> **WHAT YOU ARE ASKED TO DO**:
Reproduce, exactly and in full, only the lines below from the one containing "Here are some" through the one containing "And want to".

....

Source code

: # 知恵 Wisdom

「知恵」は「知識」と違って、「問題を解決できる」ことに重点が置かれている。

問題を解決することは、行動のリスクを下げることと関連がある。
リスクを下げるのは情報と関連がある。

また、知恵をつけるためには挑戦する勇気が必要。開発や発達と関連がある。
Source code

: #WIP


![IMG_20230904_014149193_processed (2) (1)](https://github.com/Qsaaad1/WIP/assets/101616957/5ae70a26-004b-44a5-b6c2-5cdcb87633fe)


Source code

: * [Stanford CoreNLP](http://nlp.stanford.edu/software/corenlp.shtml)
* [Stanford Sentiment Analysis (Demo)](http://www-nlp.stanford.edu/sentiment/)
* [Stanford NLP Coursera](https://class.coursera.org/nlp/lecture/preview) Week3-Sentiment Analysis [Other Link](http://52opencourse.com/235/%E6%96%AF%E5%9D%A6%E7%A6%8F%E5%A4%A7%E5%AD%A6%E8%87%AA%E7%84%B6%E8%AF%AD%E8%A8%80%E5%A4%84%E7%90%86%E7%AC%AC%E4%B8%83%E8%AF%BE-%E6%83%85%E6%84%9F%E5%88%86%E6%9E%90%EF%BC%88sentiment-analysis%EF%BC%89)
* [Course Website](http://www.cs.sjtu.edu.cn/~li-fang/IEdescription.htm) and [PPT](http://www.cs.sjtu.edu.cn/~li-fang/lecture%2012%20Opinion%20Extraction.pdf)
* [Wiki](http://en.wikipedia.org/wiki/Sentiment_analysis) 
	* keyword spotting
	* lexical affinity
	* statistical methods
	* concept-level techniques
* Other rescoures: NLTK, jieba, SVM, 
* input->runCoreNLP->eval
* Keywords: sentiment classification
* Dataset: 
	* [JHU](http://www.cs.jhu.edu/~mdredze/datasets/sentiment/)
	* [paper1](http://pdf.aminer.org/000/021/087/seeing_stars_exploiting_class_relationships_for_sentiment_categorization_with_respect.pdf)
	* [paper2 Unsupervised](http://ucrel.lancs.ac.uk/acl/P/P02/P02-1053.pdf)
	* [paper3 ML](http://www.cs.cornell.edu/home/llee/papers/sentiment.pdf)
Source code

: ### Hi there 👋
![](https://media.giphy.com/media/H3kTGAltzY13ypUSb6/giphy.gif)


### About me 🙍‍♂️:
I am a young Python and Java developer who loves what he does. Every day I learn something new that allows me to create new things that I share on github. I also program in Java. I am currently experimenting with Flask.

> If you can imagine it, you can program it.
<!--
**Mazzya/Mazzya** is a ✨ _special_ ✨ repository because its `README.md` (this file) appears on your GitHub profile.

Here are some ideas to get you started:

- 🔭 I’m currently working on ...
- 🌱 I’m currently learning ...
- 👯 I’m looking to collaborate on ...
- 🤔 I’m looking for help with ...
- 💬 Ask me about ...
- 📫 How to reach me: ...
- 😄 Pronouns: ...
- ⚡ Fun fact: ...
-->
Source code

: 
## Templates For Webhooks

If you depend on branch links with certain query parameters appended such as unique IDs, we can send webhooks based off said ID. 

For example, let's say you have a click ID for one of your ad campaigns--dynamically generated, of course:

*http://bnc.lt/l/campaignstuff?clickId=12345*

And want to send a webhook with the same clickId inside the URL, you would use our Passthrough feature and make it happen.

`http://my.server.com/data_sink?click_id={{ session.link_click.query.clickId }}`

....

> **COMPLETED EXERCISE**:
Here are some ideas to get you started:

- 🔭 I’m currently working on ...
- 🌱 I’m currently learning ...
- 👯 I’m looking to collaborate on ...
- 🤔 I’m looking for help with ...
- 💬 Ask me about ...
- 📫 How to reach me: ...
- 😄 Pronouns: ...
- ⚡ Fun fact: ...
-->
Source code

: 
## Templates For Webhooks

If you depend on branch links with certain query parameters appended such as unique IDs, we can send webhooks based off said ID. 

For example, let's say you have a click ID for one of your ad campaigns--dynamically generated, of course:

*http://bnc.lt/l/campaignstuff?clickId=12345*

And want to send a webhook with the same clickId inside the URL, you would use our Passthrough feature and make it happen.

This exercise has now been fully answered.